Data for the task:
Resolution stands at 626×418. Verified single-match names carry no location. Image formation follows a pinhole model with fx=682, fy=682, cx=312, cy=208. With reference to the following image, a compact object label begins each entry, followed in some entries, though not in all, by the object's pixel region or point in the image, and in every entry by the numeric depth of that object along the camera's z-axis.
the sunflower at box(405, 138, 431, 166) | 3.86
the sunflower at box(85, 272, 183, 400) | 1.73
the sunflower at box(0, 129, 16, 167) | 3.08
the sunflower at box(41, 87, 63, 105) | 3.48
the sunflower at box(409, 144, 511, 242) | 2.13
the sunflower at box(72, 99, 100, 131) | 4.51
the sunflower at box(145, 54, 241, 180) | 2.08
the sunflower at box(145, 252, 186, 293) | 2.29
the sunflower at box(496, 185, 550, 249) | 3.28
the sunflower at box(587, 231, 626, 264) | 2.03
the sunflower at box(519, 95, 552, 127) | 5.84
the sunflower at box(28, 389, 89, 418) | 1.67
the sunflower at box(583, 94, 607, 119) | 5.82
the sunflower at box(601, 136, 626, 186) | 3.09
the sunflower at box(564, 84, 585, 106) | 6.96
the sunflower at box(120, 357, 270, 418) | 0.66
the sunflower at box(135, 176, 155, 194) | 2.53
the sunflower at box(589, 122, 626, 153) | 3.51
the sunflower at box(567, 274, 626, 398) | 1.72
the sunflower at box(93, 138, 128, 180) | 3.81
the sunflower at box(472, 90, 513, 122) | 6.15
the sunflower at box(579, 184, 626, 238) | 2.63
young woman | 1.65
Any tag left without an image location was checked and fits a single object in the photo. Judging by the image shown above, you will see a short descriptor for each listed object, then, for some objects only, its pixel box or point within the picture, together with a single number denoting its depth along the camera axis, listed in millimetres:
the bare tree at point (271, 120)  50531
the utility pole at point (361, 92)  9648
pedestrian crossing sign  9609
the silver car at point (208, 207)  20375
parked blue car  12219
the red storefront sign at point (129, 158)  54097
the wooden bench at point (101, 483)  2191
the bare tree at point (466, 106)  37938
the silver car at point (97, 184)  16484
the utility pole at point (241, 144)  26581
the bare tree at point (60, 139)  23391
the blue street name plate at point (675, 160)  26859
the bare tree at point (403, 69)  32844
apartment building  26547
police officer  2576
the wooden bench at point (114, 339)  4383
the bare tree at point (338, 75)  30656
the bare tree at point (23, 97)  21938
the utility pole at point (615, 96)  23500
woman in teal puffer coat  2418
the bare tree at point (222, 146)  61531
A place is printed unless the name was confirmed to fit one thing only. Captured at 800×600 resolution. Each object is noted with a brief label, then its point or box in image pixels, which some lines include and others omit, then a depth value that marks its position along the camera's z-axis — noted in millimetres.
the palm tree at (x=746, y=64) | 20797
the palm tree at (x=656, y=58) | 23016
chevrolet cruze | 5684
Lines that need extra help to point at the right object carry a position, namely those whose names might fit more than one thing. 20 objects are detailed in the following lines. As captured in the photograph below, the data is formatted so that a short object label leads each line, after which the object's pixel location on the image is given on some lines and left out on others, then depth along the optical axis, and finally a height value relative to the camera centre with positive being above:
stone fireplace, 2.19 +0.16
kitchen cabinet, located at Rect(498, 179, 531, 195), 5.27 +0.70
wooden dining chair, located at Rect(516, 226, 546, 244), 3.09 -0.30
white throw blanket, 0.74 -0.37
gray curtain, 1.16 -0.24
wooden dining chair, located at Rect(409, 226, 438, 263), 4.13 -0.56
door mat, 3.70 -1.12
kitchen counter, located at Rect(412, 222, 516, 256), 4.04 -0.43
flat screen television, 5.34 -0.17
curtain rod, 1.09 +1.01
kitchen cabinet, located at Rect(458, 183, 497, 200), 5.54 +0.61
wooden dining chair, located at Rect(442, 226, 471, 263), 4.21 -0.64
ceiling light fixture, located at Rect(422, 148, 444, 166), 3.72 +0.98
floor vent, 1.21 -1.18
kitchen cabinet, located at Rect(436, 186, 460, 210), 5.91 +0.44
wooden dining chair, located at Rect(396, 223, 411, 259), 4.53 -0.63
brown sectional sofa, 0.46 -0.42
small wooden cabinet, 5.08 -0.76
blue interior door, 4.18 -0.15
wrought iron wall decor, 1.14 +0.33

==

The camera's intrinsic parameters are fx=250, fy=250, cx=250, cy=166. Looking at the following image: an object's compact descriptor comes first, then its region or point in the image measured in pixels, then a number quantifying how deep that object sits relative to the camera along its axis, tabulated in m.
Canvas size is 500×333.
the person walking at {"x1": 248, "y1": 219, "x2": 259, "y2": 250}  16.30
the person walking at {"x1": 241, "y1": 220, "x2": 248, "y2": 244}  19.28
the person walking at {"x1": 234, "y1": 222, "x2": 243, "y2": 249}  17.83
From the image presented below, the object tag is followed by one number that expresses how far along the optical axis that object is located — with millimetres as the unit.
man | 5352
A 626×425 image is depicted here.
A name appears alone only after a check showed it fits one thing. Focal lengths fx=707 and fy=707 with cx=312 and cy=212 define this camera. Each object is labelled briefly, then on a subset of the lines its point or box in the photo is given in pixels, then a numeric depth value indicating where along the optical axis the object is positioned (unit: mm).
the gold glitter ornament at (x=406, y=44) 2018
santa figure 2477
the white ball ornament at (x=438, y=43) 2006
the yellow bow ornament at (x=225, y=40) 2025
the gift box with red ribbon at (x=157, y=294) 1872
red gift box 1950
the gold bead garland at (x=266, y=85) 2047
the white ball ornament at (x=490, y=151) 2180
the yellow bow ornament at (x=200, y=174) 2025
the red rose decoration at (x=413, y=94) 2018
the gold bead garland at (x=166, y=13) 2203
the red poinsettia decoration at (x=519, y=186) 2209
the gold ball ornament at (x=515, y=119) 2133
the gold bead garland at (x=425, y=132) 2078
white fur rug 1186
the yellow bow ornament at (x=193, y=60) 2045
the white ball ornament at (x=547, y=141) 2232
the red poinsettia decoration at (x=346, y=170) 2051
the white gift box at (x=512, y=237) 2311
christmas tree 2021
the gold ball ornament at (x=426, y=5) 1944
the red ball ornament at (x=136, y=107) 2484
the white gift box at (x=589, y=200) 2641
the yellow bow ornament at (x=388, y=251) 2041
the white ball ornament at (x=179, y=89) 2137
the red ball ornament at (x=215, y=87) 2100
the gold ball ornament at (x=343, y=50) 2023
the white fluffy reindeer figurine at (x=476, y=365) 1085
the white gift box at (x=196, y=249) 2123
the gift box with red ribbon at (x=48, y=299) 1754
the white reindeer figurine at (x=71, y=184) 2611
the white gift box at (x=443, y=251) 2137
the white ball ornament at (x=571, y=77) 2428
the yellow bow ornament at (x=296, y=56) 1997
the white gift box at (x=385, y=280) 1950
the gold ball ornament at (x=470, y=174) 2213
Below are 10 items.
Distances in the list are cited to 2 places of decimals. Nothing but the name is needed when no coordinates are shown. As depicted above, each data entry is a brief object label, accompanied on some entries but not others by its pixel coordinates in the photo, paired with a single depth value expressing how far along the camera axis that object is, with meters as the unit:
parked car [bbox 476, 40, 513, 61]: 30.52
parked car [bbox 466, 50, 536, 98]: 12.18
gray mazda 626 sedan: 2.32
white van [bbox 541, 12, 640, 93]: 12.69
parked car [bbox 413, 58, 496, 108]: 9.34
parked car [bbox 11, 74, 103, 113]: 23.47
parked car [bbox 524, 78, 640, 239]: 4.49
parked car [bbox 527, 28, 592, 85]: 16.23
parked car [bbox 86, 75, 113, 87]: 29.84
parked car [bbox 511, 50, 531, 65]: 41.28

What is required: For the lines above, output exactly those from the line containing "the sunflower at box(41, 87, 63, 105) | 3.48" through the line containing "the sunflower at box(587, 231, 626, 264)", and skip the others.

Problem solution:
the sunflower at box(41, 87, 63, 105) | 3.48
the sunflower at box(409, 144, 511, 242) | 2.13
the sunflower at box(72, 99, 100, 131) | 4.51
the sunflower at box(145, 54, 241, 180) | 2.08
the sunflower at box(145, 252, 186, 293) | 2.29
the sunflower at box(496, 185, 550, 249) | 3.28
the sunflower at box(587, 231, 626, 264) | 2.03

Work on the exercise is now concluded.